◆ Activity ◆
Repeat exactly the lines below that lie between the line with "Jan 16, 2017" and the line with "Mar 04, 2016", counting both of those lines as part of the answer.

• • •

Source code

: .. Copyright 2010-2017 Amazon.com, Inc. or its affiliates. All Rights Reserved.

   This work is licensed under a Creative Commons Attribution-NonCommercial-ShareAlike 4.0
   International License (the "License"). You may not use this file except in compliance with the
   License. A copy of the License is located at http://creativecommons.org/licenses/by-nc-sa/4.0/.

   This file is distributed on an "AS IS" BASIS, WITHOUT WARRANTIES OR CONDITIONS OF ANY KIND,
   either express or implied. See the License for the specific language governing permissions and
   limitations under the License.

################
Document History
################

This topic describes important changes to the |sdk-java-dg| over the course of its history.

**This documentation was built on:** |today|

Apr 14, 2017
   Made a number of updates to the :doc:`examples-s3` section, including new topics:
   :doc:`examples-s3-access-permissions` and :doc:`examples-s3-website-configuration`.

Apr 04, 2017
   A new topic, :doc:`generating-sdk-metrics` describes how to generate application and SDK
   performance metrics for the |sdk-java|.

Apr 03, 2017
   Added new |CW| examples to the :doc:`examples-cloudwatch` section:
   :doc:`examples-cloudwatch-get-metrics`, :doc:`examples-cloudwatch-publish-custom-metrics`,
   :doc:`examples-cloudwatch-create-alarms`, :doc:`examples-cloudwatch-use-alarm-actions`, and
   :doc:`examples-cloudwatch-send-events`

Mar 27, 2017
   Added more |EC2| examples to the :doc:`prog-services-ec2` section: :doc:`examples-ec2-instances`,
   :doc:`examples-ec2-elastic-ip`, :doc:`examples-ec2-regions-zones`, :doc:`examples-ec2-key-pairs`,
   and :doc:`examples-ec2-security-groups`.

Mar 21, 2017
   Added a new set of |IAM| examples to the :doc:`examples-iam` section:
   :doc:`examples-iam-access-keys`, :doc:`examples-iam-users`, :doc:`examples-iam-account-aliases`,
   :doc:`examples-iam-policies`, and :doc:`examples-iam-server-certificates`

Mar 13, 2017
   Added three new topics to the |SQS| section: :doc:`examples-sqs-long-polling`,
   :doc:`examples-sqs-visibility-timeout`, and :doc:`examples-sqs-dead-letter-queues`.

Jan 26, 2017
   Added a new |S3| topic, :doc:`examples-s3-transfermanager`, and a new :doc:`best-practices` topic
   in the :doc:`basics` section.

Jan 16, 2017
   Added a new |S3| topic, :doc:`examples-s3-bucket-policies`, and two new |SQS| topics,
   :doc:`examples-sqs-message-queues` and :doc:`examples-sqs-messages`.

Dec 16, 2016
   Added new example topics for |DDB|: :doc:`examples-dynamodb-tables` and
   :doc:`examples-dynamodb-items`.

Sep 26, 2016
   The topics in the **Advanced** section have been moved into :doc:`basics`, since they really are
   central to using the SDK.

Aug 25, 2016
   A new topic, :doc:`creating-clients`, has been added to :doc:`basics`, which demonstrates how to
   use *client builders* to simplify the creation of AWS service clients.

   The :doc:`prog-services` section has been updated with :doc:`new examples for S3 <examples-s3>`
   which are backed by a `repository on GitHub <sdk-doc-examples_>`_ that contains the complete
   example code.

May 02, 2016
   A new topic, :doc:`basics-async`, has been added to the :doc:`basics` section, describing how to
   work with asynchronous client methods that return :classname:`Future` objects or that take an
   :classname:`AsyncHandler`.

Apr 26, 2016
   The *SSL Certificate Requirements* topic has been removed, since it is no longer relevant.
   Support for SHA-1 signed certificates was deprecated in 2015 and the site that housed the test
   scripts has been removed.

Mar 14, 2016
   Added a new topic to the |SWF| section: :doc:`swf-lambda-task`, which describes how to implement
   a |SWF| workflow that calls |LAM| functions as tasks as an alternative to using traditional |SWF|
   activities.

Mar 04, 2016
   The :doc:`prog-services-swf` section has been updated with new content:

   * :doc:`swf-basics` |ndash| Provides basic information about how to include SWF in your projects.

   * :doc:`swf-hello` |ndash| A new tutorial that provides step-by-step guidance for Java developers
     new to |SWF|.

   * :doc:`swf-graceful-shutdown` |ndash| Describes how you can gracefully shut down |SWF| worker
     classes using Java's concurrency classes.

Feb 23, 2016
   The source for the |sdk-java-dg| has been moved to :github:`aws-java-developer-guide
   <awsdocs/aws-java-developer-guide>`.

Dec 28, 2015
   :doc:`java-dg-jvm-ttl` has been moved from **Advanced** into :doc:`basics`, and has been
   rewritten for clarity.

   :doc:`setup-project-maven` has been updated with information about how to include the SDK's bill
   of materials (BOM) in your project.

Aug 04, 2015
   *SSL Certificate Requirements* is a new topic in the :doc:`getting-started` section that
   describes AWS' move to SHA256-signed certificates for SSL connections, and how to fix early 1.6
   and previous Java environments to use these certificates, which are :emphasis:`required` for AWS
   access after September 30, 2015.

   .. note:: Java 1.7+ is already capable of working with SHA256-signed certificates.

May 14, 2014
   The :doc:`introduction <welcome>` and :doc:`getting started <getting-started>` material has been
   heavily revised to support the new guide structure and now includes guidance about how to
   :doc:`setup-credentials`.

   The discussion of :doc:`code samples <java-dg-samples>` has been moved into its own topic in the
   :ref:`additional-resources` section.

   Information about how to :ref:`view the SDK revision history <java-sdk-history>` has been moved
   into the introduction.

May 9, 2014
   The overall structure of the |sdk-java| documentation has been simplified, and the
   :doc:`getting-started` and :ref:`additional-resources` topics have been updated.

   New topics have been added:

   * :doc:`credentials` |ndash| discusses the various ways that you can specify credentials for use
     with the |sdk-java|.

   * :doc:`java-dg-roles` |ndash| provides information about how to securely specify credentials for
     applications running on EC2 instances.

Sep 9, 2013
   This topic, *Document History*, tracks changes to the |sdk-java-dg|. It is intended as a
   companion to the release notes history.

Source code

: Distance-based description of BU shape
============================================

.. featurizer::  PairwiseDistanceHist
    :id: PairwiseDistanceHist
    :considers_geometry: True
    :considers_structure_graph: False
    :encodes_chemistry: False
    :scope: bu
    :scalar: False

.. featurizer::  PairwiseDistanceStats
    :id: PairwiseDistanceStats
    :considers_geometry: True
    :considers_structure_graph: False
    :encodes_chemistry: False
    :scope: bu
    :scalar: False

• • •

◆ Reply to the exercise ◆
Jan 16, 2017
   Added a new |S3| topic, :doc:`examples-s3-bucket-policies`, and two new |SQS| topics,
   :doc:`examples-sqs-message-queues` and :doc:`examples-sqs-messages`.

Dec 16, 2016
   Added new example topics for |DDB|: :doc:`examples-dynamodb-tables` and
   :doc:`examples-dynamodb-items`.

Sep 26, 2016
   The topics in the **Advanced** section have been moved into :doc:`basics`, since they really are
   central to using the SDK.

Aug 25, 2016
   A new topic, :doc:`creating-clients`, has been added to :doc:`basics`, which demonstrates how to
   use *client builders* to simplify the creation of AWS service clients.

   The :doc:`prog-services` section has been updated with :doc:`new examples for S3 <examples-s3>`
   which are backed by a `repository on GitHub <sdk-doc-examples_>`_ that contains the complete
   example code.

May 02, 2016
   A new topic, :doc:`basics-async`, has been added to the :doc:`basics` section, describing how to
   work with asynchronous client methods that return :classname:`Future` objects or that take an
   :classname:`AsyncHandler`.

Apr 26, 2016
   The *SSL Certificate Requirements* topic has been removed, since it is no longer relevant.
   Support for SHA-1 signed certificates was deprecated in 2015 and the site that housed the test
   scripts has been removed.

Mar 14, 2016
   Added a new topic to the |SWF| section: :doc:`swf-lambda-task`, which describes how to implement
   a |SWF| workflow that calls |LAM| functions as tasks as an alternative to using traditional |SWF|
   activities.

Mar 04, 2016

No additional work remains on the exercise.